The days of the 40 hour work week are for most, a buried memory, left in the dust of yesteryear.  Businesses are paying less and less of the benefits for employees and paying low wages to boot.  It's a mix that simply does not work.  That makes Wal Mart, Target, Subway, Chick-Fil-A and others the new modern sweatshops and tens of millions of people are stuck in the rut of these new deals.  
It's time for some new thinking about.....well.....every aspect of modern society.

English: Walmart Home Office, the headquarters...
English: Walmart Home Office, the headquarters of Wal-Mart - Bentonville, (Photo credit: Wikipedia)

Wednesday, August 13, 2014

The White House, Raise The Wage, This Is Too Funny!


In the 2014 State of the Union address, President Obama called on Congress to raise the national minimum wage from $7.25 to $10.10 an hour, and soon after signed an Executive Order to raise the minimum wage to $10.10 for the individuals working on new federal service contracts.

Raising the minimum wage nationwide will increase earnings for millions of workers, and boost the bottom lines of businesses across the country. While Republicans in Congress continue to block the President's proposal, a number of state legislatures and governors, mayors and city councils, and business owners have answered the President’s call and raised wages for their residents and employees.Read a report on the progress that's been made so far across the country.  (This is another good laugh if you read between the lines on what is said and what is not said.)
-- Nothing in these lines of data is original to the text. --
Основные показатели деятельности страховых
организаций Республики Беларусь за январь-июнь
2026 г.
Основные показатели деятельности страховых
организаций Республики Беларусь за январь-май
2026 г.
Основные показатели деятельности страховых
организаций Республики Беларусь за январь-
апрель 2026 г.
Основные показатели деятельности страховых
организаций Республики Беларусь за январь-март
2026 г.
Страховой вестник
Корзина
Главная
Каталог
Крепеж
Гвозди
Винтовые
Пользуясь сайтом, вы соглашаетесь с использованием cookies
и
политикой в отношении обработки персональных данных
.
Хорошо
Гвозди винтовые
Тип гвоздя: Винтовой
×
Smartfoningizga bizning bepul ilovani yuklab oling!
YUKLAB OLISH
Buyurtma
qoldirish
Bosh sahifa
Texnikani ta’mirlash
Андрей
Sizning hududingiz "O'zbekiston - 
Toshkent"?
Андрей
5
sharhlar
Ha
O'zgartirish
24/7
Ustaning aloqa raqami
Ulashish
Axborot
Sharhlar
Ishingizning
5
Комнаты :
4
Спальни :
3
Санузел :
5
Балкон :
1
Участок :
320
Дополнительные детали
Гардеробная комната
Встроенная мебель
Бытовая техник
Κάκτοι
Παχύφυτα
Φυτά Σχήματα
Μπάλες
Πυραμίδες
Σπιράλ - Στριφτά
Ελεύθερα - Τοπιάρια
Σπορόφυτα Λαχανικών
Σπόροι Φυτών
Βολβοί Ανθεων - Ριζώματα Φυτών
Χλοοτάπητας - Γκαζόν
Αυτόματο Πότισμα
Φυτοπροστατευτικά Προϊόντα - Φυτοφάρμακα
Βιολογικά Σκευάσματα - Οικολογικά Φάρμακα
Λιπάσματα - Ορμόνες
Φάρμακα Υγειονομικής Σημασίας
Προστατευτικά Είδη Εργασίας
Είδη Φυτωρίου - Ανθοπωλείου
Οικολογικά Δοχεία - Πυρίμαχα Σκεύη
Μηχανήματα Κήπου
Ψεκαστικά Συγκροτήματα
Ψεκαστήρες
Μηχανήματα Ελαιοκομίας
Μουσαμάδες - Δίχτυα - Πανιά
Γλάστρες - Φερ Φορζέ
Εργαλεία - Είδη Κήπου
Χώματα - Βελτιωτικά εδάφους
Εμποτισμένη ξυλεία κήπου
Learn more below about why we need to raise the wage, and share this page with your friends and family.

This first map shows the current minimum wage for each state, as well as the number of workers in each state that would be affected by raising the wage to $10.10.

(We are not porting in the maps. It's not worth the time to even bother to look at.)

In this second map, you'll see how raising the wage could help workers make ends meet. For example, a $10.10 wage could, over the course of a year, help a full-time, full-year minimum-wage worker in Arizona afford either 4 months of rent, 24 weeks of groceries, 68 tanks of gas, or the equivalent of 31 months of electricity.

(Wait;  did we read that right?  Someone working full time, all year, may be able to afford 4 months rent in Arizona?  What about the rest of the year and the rest of the bills that poor schmuck will be stuck with?  SOL?) 

Raising the federal minimum wage would not only benefit more than 28 million workers across the country, but 19 million workers from all types of households would see a direct increase in their wages.

(Did someone have to have a college degree to figure this one out?)

Today, the real value of the minimum wage has fallen by nearly one-third since its peak in 1968. And right now, a full-time minimum wage worker makes $14,500 a year, which leaves too many families struggling to make ends meet.

(Isn't this what happens when you ship all the good jobs out of the country and then flood the country with illegal immigrants?)

Since President Obama called for a minimum wage increase in his 2013 State of the Union address, 13 states and Washington, D.C. have passed laws to raise their minimum wage. According to estimates from the Council of Economic Advisers, about 7 million American workers will benefit from these increases as of 2017.

(Oh boy.  That has to make anyone earning only $7.25 per hour real happy.)

(Wonder what would happen if people were actually paid a living wage for the work they do?  Something more to the tune of $25.00 per hour?  Imagine.)